Our review for The Woman was a long time coming. After covering it at Frightfest 2011 and having it as part of our Horror Movie Marathon last Halloween, writing something up seemed natural.
The Woman tells the tale of a feral woman who is happily living in the American wilderness, living off the land and enjoying a primitive existence.
How she got there, nobody knows, but when a lawyer-husband-father-of-three catches sight of her during a hunting trip, he’s enchanted. And with little thought for his family, he captures her and takes her back home to re-educate her. His plan (or so he tells his family) is to erase her animalistic ways and make her a normal member of society – the way it should be.
The woman isn’t overly happy about this, and neither are the other family members who think it’s a bit weird that Dad has locked a woman in the cellar. But with Dad being a violent and pretty deranged, they follow his instructions regardless.
Soon Dad and son are showing a more unhealthy, sexual interest in their captive and before long the relationships between all parties take a turn for the worse, building to a crescendo of wrongness.
The Woman got lots of media attention upon its release. This is probably due to the fact that it is indeed horrible, and that’s what most people are looking for in a horror film.
The performances can’t be faulted, from the split personality of Dad (Sean Bridgers) and downtrodden, nervous Mum (Angela Bettis) to the grunting, snarling, savage woman (Pollyanna McIntosh).
There’s also no questioning the quality of delivery, with the cinematography adding to the long and arduous sequences. The score, though a little haphazard adds to the atmosphere with jarring sounds and sporadic blasts of bleak music.
But although The Woman is horrible and hard to watch, it’s not to everyone’s tastes. The torture and dispair are a different level even to that of the Saw films. Everything is real, plain and harsh, with little drama or entertainment to be had.
Films of this nature aren’t so much like watching fiction. They are more akin to watching a documentary, or clips of real executions online. They seems to appeal to our basic morbid fascination in mindless acts of violence and murder. We don’t want to watch, but we can’t help but look.
There isn’t much of a story to The Woman at all. Man finds feral woman; man takes said woman home; man does nasty things to woman and family; vengeance is sought. That’s about it.

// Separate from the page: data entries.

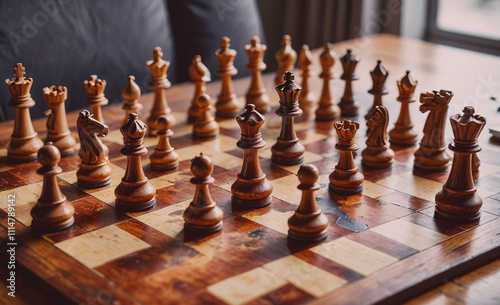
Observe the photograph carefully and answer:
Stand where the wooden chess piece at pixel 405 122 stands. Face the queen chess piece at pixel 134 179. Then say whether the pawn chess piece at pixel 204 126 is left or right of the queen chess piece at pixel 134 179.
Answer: right

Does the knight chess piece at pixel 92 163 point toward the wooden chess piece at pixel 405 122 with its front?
yes

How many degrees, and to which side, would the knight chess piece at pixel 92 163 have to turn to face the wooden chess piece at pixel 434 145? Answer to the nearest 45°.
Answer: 0° — it already faces it

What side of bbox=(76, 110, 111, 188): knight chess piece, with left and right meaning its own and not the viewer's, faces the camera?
right
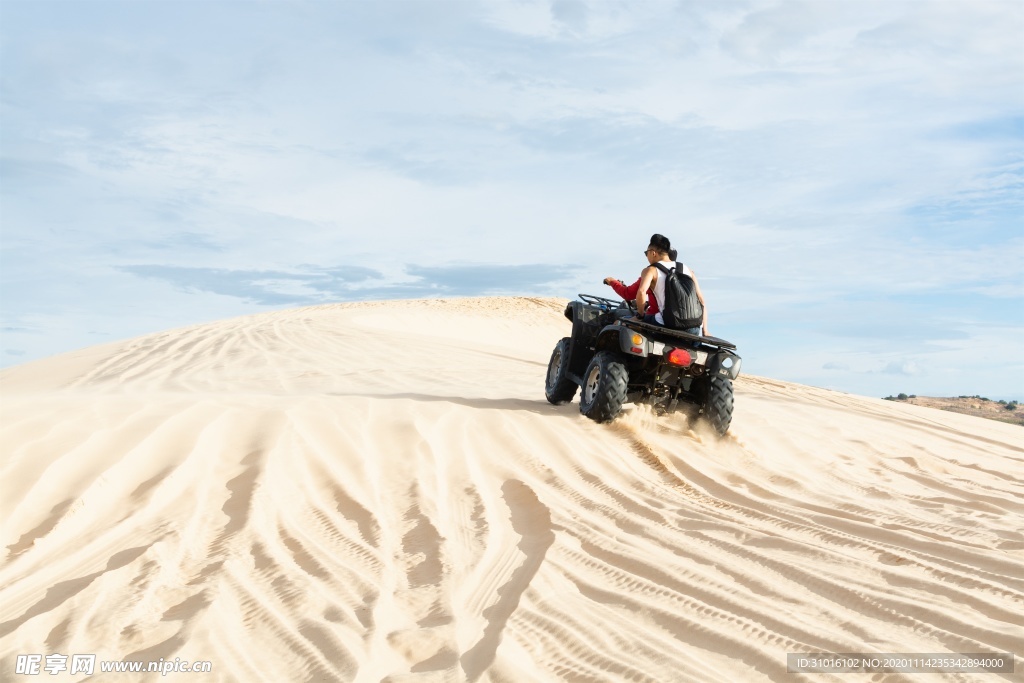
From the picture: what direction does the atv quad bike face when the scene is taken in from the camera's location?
facing away from the viewer and to the left of the viewer
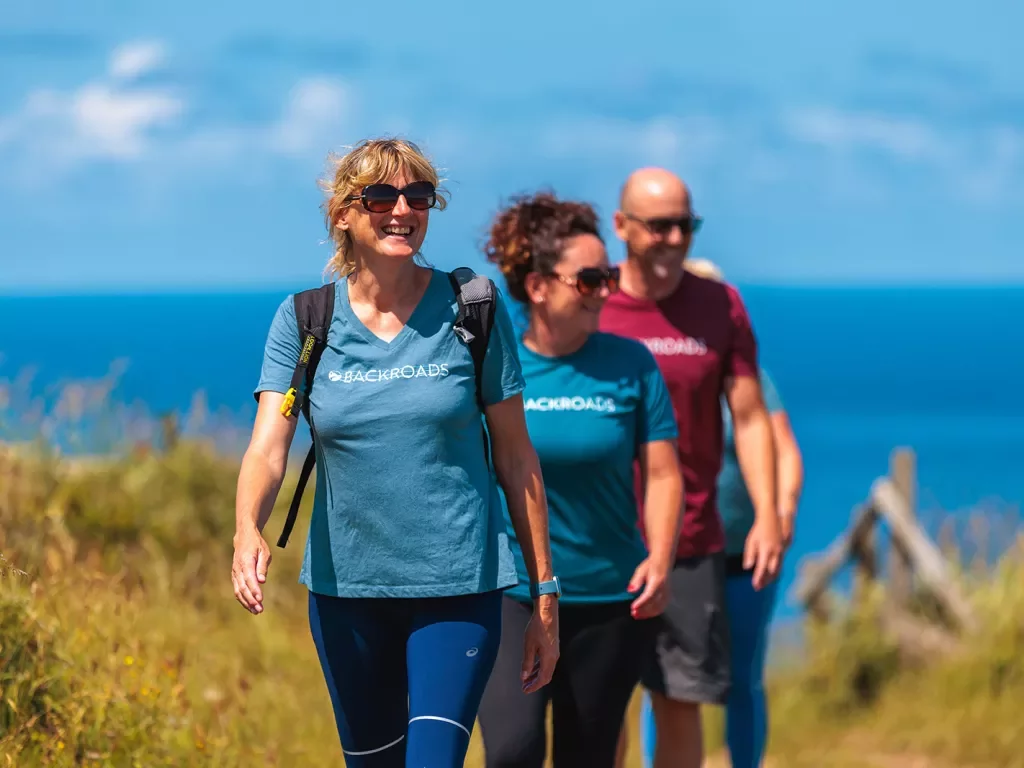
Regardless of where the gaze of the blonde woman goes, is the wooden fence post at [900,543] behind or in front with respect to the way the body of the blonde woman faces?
behind

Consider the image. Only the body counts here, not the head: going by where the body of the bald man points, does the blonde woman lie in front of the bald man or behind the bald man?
in front

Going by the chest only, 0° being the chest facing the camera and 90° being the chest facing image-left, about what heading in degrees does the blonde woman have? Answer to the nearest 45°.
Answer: approximately 0°

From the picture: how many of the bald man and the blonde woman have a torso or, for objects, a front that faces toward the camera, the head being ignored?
2

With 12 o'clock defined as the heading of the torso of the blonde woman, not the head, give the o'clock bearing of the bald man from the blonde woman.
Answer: The bald man is roughly at 7 o'clock from the blonde woman.

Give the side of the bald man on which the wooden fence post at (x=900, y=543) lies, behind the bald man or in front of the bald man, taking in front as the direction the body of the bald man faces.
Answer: behind

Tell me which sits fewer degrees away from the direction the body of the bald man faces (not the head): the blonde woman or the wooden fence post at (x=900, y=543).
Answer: the blonde woman
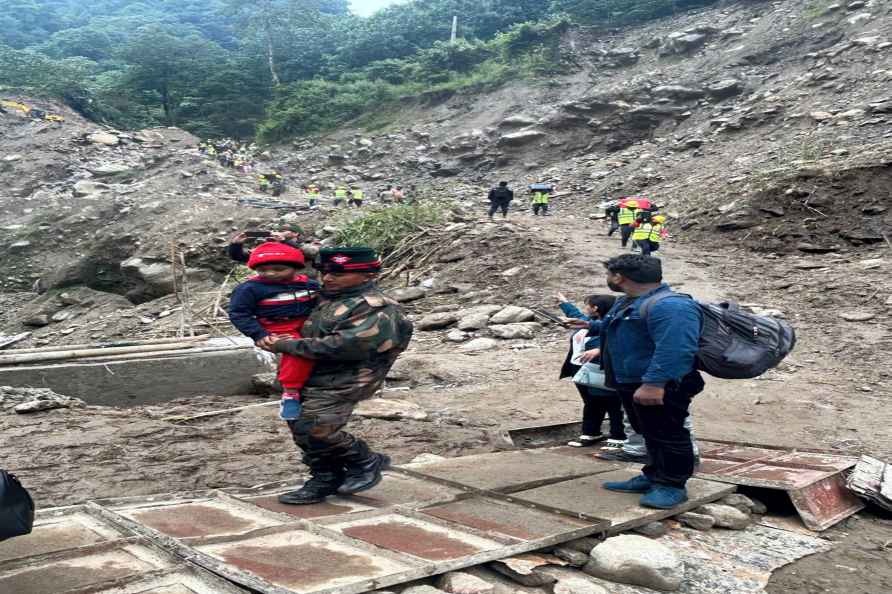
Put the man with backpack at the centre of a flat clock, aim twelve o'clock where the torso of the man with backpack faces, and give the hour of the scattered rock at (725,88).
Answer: The scattered rock is roughly at 3 o'clock from the man with backpack.

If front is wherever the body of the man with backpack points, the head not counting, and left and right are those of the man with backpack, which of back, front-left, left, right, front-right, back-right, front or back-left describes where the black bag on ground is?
front-left

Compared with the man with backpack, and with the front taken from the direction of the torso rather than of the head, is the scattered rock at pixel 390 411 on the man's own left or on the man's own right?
on the man's own right

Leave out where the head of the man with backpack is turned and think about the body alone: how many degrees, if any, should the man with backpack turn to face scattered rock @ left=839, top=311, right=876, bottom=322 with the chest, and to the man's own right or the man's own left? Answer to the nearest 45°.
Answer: approximately 90° to the man's own right

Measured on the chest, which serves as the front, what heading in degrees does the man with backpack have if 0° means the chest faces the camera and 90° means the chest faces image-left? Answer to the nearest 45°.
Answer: approximately 90°

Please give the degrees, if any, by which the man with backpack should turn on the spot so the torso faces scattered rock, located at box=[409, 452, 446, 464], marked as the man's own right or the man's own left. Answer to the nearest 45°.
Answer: approximately 45° to the man's own right

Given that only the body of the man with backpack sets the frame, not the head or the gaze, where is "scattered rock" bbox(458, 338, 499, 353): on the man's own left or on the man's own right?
on the man's own right

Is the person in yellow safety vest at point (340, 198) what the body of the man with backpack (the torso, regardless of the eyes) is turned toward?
no

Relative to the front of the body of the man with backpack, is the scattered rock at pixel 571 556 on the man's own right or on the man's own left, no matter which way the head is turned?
on the man's own left

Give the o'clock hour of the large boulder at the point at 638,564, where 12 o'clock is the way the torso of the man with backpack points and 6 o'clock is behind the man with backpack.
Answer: The large boulder is roughly at 9 o'clock from the man with backpack.

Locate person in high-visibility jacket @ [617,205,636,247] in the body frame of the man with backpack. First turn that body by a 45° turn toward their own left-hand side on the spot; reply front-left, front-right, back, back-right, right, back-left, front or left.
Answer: back-right

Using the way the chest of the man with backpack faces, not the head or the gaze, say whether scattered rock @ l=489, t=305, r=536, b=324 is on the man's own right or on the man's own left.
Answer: on the man's own right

There is little back story or explanation of who the characters are or how they ended up in this situation.
Outside of this simple plot it seems that writers Lucky McKee and Jack Ketchum decided to have a competition to see who could write the sickest ideas to insert. The end result is an largely uneventful experience with short periods of extreme violence and motiveless abuse.
Yes, there is a market for this kind of film. Fans of The Devils’s Rejects or The Human Centipede will no doubt enjoy the experience, as might film students who could draw all kinds of interesting observations from the battle between matriarch and patriarch throughout the film.
But it’s not a film that you’re likely to come back to, and watching it doesn’t
leave you with any sense of achievement – just a kind of sick feeling in your stomach similar to that which you might get after hearing about a horrible global disaster on the news.
The Woman will remain in my memory, but probably not for the reasons that the producers intended.